Kerrville was my hometown over four decades.
Since early Friday morning, when I first learned of the catastrophic Guadalupe River flooding, I've been in agony.
I've seen many years of different floods, but nothing like this flood.
I was there during the 1987 flood that was the record until now.
By all accounts this was much worse.
The loss of life is heartbreaking.
I don't think many of us anywhere will ever move past all of the children and adults who perished in the flood.
Hearing parents and grandparents talk on TV and online about the wonder and pure joy that their camper girls brought and the agony they have now that the girls are gone is overwhelming to me.
I have been to Camp Mystic several times over the years, including for Project Graduation when my sons were Tivy High School seniors.
The girls' cabins there are near the South Fork of the Guadalupe and I can visualize the terror the July 4th early morning floodwaters brought.
I lost longtime friends in the flood, including Richard Dick Eastland, who co-owned and was longtime director of Camp Mystic, and Jane Ragsdale, who co-owned and was camp director of Heart O' the Hills Camp.
Both lost their lives in the flood.
Eastland died trying to save campers. His body was found several miles downstream.
I spent the weekend talking to my two sons who grew up there and my Tivy High School friends who live in Kerrville.
As I talked to my sons and friends, they drew upon well-known places that were literally swept away.
Hunt lies across from the South Fork and is renowned as a gathering place landmark in the Hill Country, especially for Kerr County.
The iconic Hunt Store was destroyed, and much of the nearby town.

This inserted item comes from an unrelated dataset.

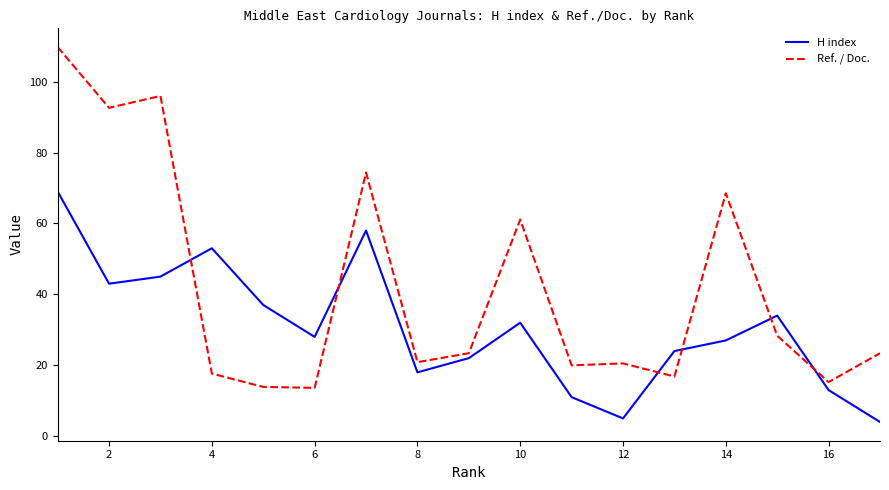

List the series in order of their peak value, lowest first.

H index, Ref. / Doc.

Up Texas 39 along the South Fork, a decades-long summer favorite place to dance, Cryder's Rodeo and Dancehall, is gone.
But, more importantly, the flood took lives, as well as heavily damaged or destroyed homes, camps, resorts, RV parks, restaurants, businesses, bridges and roads along its path.

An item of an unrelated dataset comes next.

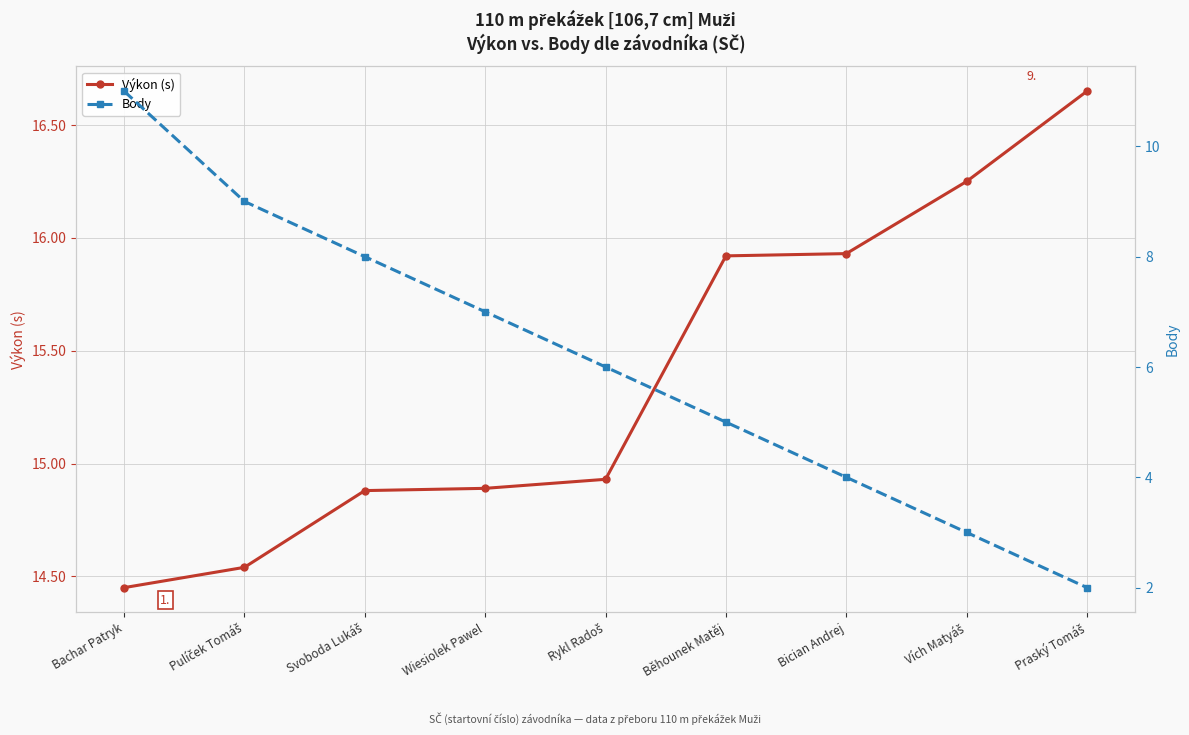

Does the chart display data point markers on the line(s)?

Yes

Digging out of this devastation will be long, sorrowful, and expensive.
When floods occur in the Guadalupe River Valley – deemed by some meteorologists as the most dangerous river valley in Texas – the terrain funnels them between the hills and the torrents snap off huge trees, often cypresses, hurling them downstream with terrific force.
The effect is both deadly and destructive.
This flood also pushed houses, RVs, heavy trucks and cars downstream.
The Kerr County Sheriff's said that more than 400 first responders from 20 agencies around the state came to help in search and rescue missions.
There's already lots of finger pointing going on.
Kerr County officials say no one had any idea the flood would be this bad, although there were NWS early flash flood notices that were missed or unseen in those early morning hours.
I do hope something changes about installing early warning systems along the river.
The Matagorda County Sheriff's Department and other local entities collected goods for the Hill Country flood victims.